=== Page excerpt ===

To begin with, I didn’t really like Conrad’s novella that much.  It wasn’t awful, but I didn’t see what was so great about it.  So there’s this guy, Kurtz; and this other guy Marlow, has been sent to find him in the Congo.  But, turns out, he’s gone nuts and is dying.  And the reason this happened to Kurtz is because being in the Congo was brutal, and he couldn’t take it.

It was never clear to me what the point was.  I guess it was that it was no fun being in the ivory business in the Congo, and that colonialism was awful, both for the colonized and the colonizers.  Well, yes–and I suppose that was more of a shocker in the era when “colonialism” was not a dirty word–but I didn’t really see any major moral depth to it.

Apocalypse Now is an adaptation of the story, set in the Vietnam War, in which Marlow is named “Willard” and has been sent by the U.S. military to assassinate Col. Kurtz who has gone mad.  And so he does.

A big problem I had with the movie was that it is really thin.  In the first 10 minutes, we are told that Kurtz is insane and ruling over a bunch of the natives.  And then, two hours later, we meet Kurtz and find out that, sure enough, he really is insane and ruling over a bunch of the natives. There is a strong implication along the way that the Vietnam war generally is also insane, but that wasn’t much of a revelation to me.

(Aside–the theme of “War Is Insane, And Makes Everyone In It Insane” was done much better, in my opinion, in the movie The Bridge on the River Kwai.  It ends with the line “Madness, madness”, which would have fit Apocalypse Now as well.)

Kurtz has no character development. Neither does Willard, really: he starts off as a battle-hardened, PTSD soldier and finishes it as an even more battle-hardened PTSD solider. I guess his crew-mates on his boat are supposed to show the ravages of war taking their toll, but they all had “doomed” written all over them from scene one.

I read on Wikipedia that they considered a different ending, where Willard joins Kurtz and fights off an airstrike on the base.  While seemingly impossible logically, that ending would make more sense thematically.  Personally, I would have liked to see an ending where Kilgore showed up and destroyed Kurtz’s base.  It would at least justify why they spend so much time on his character early in the movie.

(Another aside: Wikipedia also says that “Coppola decided that the ending could be “‘the classic myth of the murderer who gets up the river, kills the king, and then himself becomes the king — it’s the Fisher King, from The Golden Bough'”.  For the record–this is the version of the story I remembered, not the one in the 1991 movie of the same name I wrote about a few months ago. But that’s mythology for you.)

(Last aside: this post has too many asides.  One of them should be removed.)

I already wrote about Far Cry 2 in this post pretty thoroughly, so I won’t dwell on it overmuch.  The short version is that it, like Heart of Darkness and Apocalypse Now before it, is well done, but empty. Although, I suppose it does sort of do what I criticized Apocalypse for not doing, in that there is some vague hint of character development in the sense that the player’s character is being sent to eliminate the Jackal in the beginning and winds up siding with him at the end.

To recap, in Heart of Darkness, we have this guy Kurtz.  Nobody is quite sure what his deal is, and we gradually find out that he went crazy in the jungle because everything was brutal.  Then, in  Apocalypse Now, we have this guy Kurtz who everybody thinks went crazy in the jungle because everything was so brutal–and indeed, so he did.  And then in Far Cry 2, we have this guy the Jackal, who goes crazy in the jungle because everything is so brutal.

=== Data listing ===

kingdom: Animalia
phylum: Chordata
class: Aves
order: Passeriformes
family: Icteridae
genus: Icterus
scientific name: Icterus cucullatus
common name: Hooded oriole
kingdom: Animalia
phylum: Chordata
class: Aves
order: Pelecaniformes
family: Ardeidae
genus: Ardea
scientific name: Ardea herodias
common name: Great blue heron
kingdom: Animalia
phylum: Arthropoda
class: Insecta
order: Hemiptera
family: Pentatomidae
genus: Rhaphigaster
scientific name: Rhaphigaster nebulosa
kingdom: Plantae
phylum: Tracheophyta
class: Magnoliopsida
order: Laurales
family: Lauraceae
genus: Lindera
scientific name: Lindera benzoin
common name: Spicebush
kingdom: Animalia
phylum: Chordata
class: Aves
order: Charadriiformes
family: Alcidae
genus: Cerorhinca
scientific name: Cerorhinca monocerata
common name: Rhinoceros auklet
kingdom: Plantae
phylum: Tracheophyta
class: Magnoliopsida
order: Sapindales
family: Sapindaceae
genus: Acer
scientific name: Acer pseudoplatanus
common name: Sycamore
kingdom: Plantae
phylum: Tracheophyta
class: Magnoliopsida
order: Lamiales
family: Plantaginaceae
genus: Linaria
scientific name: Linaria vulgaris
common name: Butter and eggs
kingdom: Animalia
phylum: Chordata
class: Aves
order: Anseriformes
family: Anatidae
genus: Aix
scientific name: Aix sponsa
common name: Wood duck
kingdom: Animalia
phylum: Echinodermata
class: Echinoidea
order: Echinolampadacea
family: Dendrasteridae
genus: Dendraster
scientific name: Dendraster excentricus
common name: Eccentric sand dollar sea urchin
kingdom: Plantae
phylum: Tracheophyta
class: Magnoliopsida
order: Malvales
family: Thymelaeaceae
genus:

===

Please say which line, according to the post about Apocalypse Now, ends the movie The Bridge on the River Kwai.

Exercise solution
"Madness, madness"